Now, you know you’re not supposed to get between Mama Bear and Baby Bear, but we couldn’t see Mama Bear anywhere. We figured we needed to move away quickly, but not before snapping a quick picture. Unfortunately, I backed up a bit and stumbled off the boardwalk, but landed fairly well and didn’t damage any joints.
We made our way back to the campground for dinner.
We decided to skip having a fire and get to sleep sooner, as I had slept poorly the night before due to some drunken idiot yelling at a bear trying to break into his bear locker. In the middle of Saturday night, I was awakened by calf pain from stumbling off the boardwalk at the sight of Baby Bear. I had unfortunately left all of the ibuprofen (and my car keys) in Pearl’s trunk. As I lay there trying to relax the muscle and go back to sleep, I heard the bear attacking the bear locker again. Apparently he had broken it Friday night, and, rather than going to the rangers to have it repaired, Drunken Idiot tried again to scare it off. Honestly, if you yell at a bear a couple of times and he does not go away, yelling at him 30 more times will not solve the problem. If you honk your car horn two or three times and the bear shows no fear of you or your car, honking the horn another 70 or 80 times will not make things better. After something like half an hour of Drunken Idiot screaming and honking, the bear finally went away. I could still hear Drunken Idiot talking loudly to other people for half an hour after that, but during that time I woke Eric up, got his car keys, and retrieved a couple of ibuprofen. A little while later I was finally able to go back to sleep.
In the morning, I heard people in the bathroom talking about the guy who scared off the Big Scary Bear like he was some kind of hero. I went over to look at his bear locker to see how damaged it actually was.

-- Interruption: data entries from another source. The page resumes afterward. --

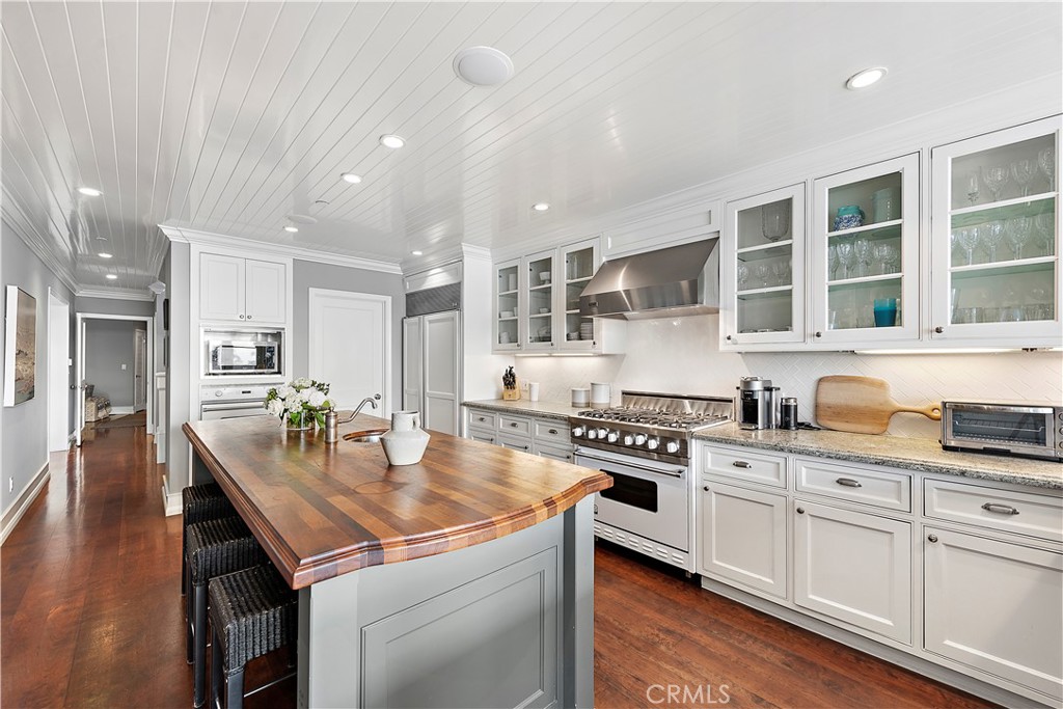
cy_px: 354
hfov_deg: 100.4
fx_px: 443
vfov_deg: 77.3
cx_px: 532
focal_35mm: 15
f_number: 7.1
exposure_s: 1/30
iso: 125
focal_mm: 15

I told him that all the screaming and yelling had been entirely unnecessary. The bear was unlikely to be a threat to him; it would have just taken his food and ambled away when it was done. He insisted that this was America and he could do what he wanted. I said that this was a group environment and that he needed to show some respect for people around him. I exercised great restraint considering how tired this Drunken Idiot had left me. He flipped me off while I was walking back to our site, but on his way out he leaned out of his car window to wish us a nice weekend. I said, “You, too,” and he said, “God bless you.” Eric thinks this guy is a good argument for banning alcohol in national parks.